Malta supports resolution calling for protection of pro-choice activists

Malta’s newly-appointed MP to the Council of Europe, Naomi Cauchi, has voted in favour of a resolution that expresses concern on harassment and violence perpetrated by anti-abortion activists in member states

Labour MP Naomi Cachia
Labour MP Naomi Cachia

Malta’s newly-appointed MP to the Council of Europe, Naomi Cauchi, has voted in favour of a resolution that expresses concern on harassment and violence perpetrated by anti-abortion activists in member states.

The resolution concludes the report by a Dutch MP to the Council’s parliamentary assembly PACE, which is composed of national delegations of MPs. It is not connected to the EU’s European Parliament.

The Standing Committee, in which Cauchi replaced Maltese chair of delegation Cressida Galea, is convened twice a year to act on behalf of the PACE when the latter is not in session.
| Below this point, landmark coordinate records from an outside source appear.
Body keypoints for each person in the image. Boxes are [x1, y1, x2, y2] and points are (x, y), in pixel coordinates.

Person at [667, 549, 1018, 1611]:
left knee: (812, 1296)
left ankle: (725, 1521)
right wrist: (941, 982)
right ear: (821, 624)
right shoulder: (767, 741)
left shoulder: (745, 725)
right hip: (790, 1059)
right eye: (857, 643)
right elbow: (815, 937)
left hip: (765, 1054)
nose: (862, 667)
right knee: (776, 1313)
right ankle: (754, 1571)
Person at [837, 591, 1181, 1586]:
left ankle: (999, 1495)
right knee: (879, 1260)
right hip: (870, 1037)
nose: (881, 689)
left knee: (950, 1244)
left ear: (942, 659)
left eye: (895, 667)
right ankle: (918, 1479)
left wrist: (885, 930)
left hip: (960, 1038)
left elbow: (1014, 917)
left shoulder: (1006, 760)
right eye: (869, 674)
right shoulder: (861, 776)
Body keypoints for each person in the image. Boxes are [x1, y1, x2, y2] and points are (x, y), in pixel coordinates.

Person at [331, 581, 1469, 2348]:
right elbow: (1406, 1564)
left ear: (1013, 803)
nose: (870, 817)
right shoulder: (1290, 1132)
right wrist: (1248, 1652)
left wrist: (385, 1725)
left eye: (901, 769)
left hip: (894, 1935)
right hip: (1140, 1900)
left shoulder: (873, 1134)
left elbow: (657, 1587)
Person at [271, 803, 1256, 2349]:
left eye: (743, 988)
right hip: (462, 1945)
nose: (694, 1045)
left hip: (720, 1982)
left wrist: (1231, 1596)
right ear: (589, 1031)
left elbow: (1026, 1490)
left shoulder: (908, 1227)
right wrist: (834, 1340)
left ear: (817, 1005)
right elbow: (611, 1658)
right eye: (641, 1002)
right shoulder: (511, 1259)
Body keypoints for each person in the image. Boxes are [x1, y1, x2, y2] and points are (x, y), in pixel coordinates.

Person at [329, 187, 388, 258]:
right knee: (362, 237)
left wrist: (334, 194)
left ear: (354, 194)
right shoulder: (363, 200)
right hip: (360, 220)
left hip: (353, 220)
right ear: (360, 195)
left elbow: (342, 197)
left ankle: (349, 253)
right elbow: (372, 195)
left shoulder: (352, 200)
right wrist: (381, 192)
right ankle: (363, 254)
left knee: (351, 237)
The resolution adopted unanimously, supported by Labour MP Naomi Cachia, calls on member states to take the necessary measures to prohibit anti-choice organisations from misrepresenting themselves as neutral, and to investigate and prosecute online and offline hate speech targeting human rights defenders or pro-choice activists, politicians as well as people seeking an abortion.

In the study by Dutch MP Margreet de Boer preceding the resolution, Maltese pro-choice activists reported being targeted on social media with posts depicting their faces, publishing their names and calling them “murderers, baby-killers and the like”.

“Pro-choice politicians and activists face verbal abuse and actual hate speech, particularly online on special media and through direct messages, with cases of severe intimidation, including death threats,” De Boer said.

“The activists I met highlighted that the harassment and the other forms of pressure against them come from individuals and movements that aim not only to hinder access to abortion care, but also more generally to undermine the progress achieved over the last decades in women’s rights and gender equality, including the rights of LGBTI people.”

The adopted text underlines that these activists are harassed through stigmatisation of people seeking abortions, psychological pressure at or near medical facilities. intimidation, online and offline insults, and judicial harassment of pro-choice activists, and threats against healthcare professionals or undue pressure in the workplace from peers or superiors.

According to the parliamentarians, the violation of the respect to private and family life is a phenomenon that is eroding the right to abortion as “part of a wider attack on women’s rights”.

PACE called on member states to ensure actual access to abortion, where provided for by national legislation, and to guarantee that any obstruction “is prohibited and criminally sanctioned”, stressing that conscientious objection should never restrict actual and timely access to abortion.

PACE advocated the creation of “buffer zones” for healthcare facilities to avoid the disruption of their activities, in which all anti-choice protests would be prohibited. It also said that it was essential to protect healthcare professionals from threats and any pressure or retaliation.